1. 1 Non-determinism and Cut  Non-determinism  Backtracking  Controlling Backtracking

2. 2 Non-determinism in Prolog A Prolog program p :- a,b,c. can be read as: to solve p, we need to do a, do b, then do c. How about p :- a,b,c. p :- a,f,g. It reads as, there are 2 ways to solve: try a,b,c first; if failed,then try a,f,g.

3. 3 Choice point Whenever there is more than one alternative ways to proceed, Prolog tries the first one, and creates a choicepoint to remember remaining alternatives. Choicepoint is like a tree node, from which different paths are extended.

4. 4 Backtracking The execution of Prolog programs is the searching for a successfully terminated path. When Prolog discovers an unsuccessful branch, it automatically backtracks to the previous choicepoint and tries to apply an alternative stored at that node.

5. 5 An example – finding a common element between two lists member(X, [X|_]). member(X, [_|L]):- member(X,L). intersect(X, L1, L2):- member(X, L1), member(X, L2). ?-intersect(S,[3,1,4],[2,4,5]). S=4 How many backtrackings? How about ?-read_list(L1), read_list(L2), read_list(L3), read_list(L4), intersect(X, L1, L2), intersect(Y, L3, L4), X is 2*Y.

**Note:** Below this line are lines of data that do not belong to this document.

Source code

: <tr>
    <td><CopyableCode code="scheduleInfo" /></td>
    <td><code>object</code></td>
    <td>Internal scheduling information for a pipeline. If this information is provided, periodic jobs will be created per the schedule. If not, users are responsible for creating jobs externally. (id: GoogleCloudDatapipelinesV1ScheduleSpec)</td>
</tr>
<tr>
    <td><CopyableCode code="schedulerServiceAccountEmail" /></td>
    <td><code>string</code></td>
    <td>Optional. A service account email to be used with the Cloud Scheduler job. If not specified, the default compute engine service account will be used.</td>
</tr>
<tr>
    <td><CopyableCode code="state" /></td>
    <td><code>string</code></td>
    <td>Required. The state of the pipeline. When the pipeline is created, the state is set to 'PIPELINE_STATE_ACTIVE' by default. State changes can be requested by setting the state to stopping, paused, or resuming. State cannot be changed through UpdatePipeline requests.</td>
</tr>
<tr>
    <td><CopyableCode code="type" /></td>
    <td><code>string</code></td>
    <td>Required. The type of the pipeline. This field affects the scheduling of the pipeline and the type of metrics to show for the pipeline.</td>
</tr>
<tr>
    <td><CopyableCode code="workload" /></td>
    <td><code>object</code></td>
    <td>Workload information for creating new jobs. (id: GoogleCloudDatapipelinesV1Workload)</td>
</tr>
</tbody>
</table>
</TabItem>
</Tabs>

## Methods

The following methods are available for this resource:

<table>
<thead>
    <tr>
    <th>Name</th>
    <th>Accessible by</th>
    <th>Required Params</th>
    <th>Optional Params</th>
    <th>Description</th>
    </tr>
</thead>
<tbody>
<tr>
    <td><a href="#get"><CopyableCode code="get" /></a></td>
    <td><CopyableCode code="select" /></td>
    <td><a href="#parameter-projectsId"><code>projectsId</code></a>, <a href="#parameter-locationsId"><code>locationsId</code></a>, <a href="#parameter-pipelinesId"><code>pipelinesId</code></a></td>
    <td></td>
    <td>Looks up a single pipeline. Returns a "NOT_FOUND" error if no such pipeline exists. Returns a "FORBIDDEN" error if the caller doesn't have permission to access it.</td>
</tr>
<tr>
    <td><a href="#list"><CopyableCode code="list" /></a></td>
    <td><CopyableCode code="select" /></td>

6. 6 Sometimes, backtracking is not necessary …… f(X, 0):- X < 3. f(X, 2):- 3=<X, X<6. f(X, 4):- 6=<X. ?- f(1,Y), 2 < Y.

7. 7 ……we need to tell Prolog explicitly not to backtrack The 3 rules about the f function are mutually exclusive so that one of them at most will succeed. We know that as soon as one rule succeed there is no point in trying to use the others (Prolog doesn’t know!) How to tell Prolog about this? f(X, 0) := X < 3, !. f(X, 2):- 3=<X, X<6, !. f(X, 2):- 6=<X. The symbol ! Is called ‘cut’. It means, …

8. 8 Logical Meaning "!" is a special built- in. When it is used in a program as below: % program 1 g:- p, !, q. g:- r, !, s. g:- t. Logically, program 1 is equivalent to the following program: % program 2 g:- p, q. g:- not(p), r, s. g:- not(p), not(r), t.

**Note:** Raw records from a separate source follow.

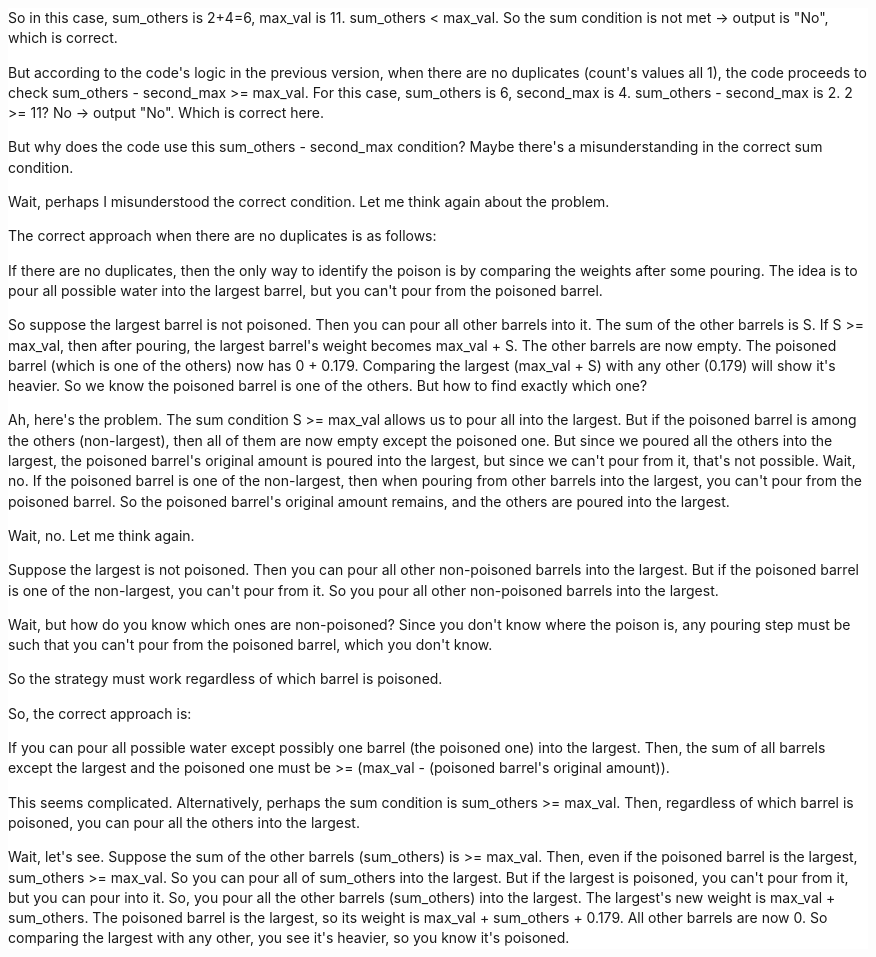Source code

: So in this case, sum_others is 2+4=6, max_val is 11. sum_others < max_val. So the sum condition is not met → output is "No", which is correct.

But according to the code's logic in the previous version, when there are no duplicates (count's values all 1), the code proceeds to check sum_others - second_max >= max_val. For this case, sum_others is 6, second_max is 4. sum_others - second_max is 2. 2 >= 11? No → output "No". Which is correct here.

But why does the code use this sum_others - second_max condition? Maybe there's a misunderstanding in the correct sum condition.

Wait, perhaps I misunderstood the correct condition. Let me think again about the problem.

The correct approach when there are no duplicates is as follows:

If there are no duplicates, then the only way to identify the poison is by comparing the weights after some pouring. The idea is to pour all possible water into the largest barrel, but you can't pour from the poisoned barrel.

So suppose the largest barrel is not poisoned. Then you can pour all other barrels into it. The sum of the other barrels is S. If S >= max_val, then after pouring, the largest barrel's weight becomes max_val + S. The other barrels are now empty. The poisoned barrel (which is one of the others) now has 0 + 0.179. Comparing the largest (max_val + S) with any other (0.179) will show it's heavier. So we know the poisoned barrel is one of the others. But how to find exactly which one?

Ah, here's the problem. The sum condition S >= max_val allows us to pour all into the largest. But if the poisoned barrel is among the others (non-largest), then all of them are now empty except the poisoned one. But since we poured all the others into the largest, the poisoned barrel's original amount is poured into the largest, but since we can't pour from it, that's not possible. Wait, no. If the poisoned barrel is one of the non-largest, then when pouring from other barrels into the largest, you can't pour from the poisoned barrel. So the poisoned barrel's original amount remains, and the others are poured into the largest.

Wait, no. Let me think again.

Suppose the largest is not poisoned. Then you can pour all other non-poisoned barrels into the largest. But if the poisoned barrel is one of the non-largest, you can't pour from it. So you pour all other non-poisoned barrels into the largest.

Wait, but how do you know which ones are non-poisoned? Since you don't know where the poison is, any pouring step must be such that you can't pour from the poisoned barrel, which you don't know.

So the strategy must work regardless of which barrel is poisoned.

So, the correct approach is:

If you can pour all possible water except possibly one barrel (the poisoned one) into the largest. Then, the sum of all barrels except the largest and the poisoned one must be >= (max_val - (poisoned barrel's original amount)).

This seems complicated. Alternatively, perhaps the sum condition is sum_others >= max_val. Then, regardless of which barrel is poisoned, you can pour all the others into the largest.

Wait, let's see. Suppose the sum of the other barrels (sum_others) is >= max_val. Then, even if the poisoned barrel is the largest, sum_others >= max_val. So you can pour all of sum_others into the largest. But if the largest is poisoned, you can't pour from it, but you can pour into it. So, you pour all the other barrels (sum_others) into the largest. The largest's new weight is max_val + sum_others. The poisoned barrel is the largest, so its weight is max_val + sum_others + 0.179. All other barrels are now 0. So comparing the largest with any other, you see it's heavier, so you know it's poisoned.
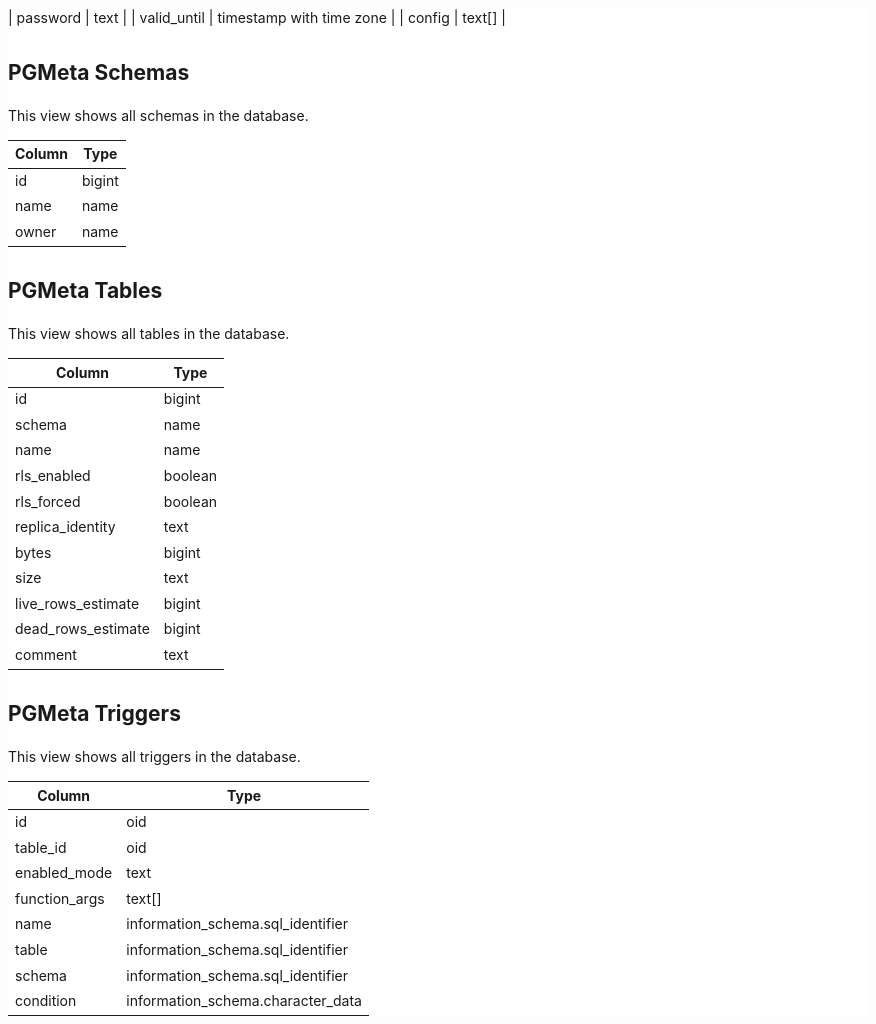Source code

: | password            | text                     |
| valid_until         | timestamp with time zone |
| config              | text[]                   |

## PGMeta Schemas

This view shows all schemas in the database.

| Column |  Type  |
|--------|--------|
| id     | bigint |
| name   | name   |
| owner  | name   |

## PGMeta Tables

This view shows all tables in the database.

|       Column       |  Type   |
|--------------------|---------|
| id                 | bigint  |
| schema             | name    |
| name               | name    |
| rls_enabled        | boolean |
| rls_forced         | boolean |
| replica_identity   | text    |
| bytes              | bigint  |
| size               | text    |
| live_rows_estimate | bigint  |
| dead_rows_estimate | bigint  |
| comment            | text    |

## PGMeta Triggers

This view shows all triggers in the database.

|     Column      |               Type                |
|-----------------|-----------------------------------|
| id              | oid                               |
| table_id        | oid                               |
| enabled_mode    | text                              |
| function_args   | text[]                            |
| name            | information_schema.sql_identifier |
| table           | information_schema.sql_identifier |
| schema          | information_schema.sql_identifier |
| condition       | information_schema.character_data |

9. 9 Ex. max(X,Y,Max) means Max is the max value among X and Y. max(X,Y,X):- X >= Y. max(X,Y,Y):- X < Y. Using cut, the above program can be written as : max(X,Y,X):- X >= Y, !. max(X,Y,Y).

10. 10 Procedural Meaning The first (or second) cut in program 1 means that if the computation can reach it then all the remaining alternative clauses in p (or r) and g are discarded. % program 1 g:- p, !, q. g:- r, !, s. g:- t.

11. 11 Example - How to use cut in this program? rule_for_plus(X, 0, X). rule_for_plus(0, X, X). rule_for_plus(X, Y, X+Y) :- X \== 0, Y \== 0. % a new version which uses cut rule_for_plus(X, 0, X):- !. rule_for_plus(0, X, X):- !. rule_for_plus(X, Y, X+Y).

12. 12 Example - How to use cut in this program? has4c([A1,A2,A3,A4|_]):- % found it A1 == A2, A1 == A3, A1 == A4. has4c([A1,A2,A3,A4|T]):- % otherwise (A1 \== A2; A1 \== A3; A1 \== A4), has4c([A2,A3,A4|T]). %---------- a new version which uses cut --------- has4c([A1,A2,A3,A4|_]):- % found it, CUT here A1 == A2, A1 == A3, A1 == A4, !. has4c([_|T]):- % otherwise has4c(T).

13. 13 What is the advantage to use this cut? How to remove the cut used here? % checking4(L) - go through every element % in L, stop if find a 4c checking4([H|_]):- has4c(H), !. checking4([_|T]):- checking4(T).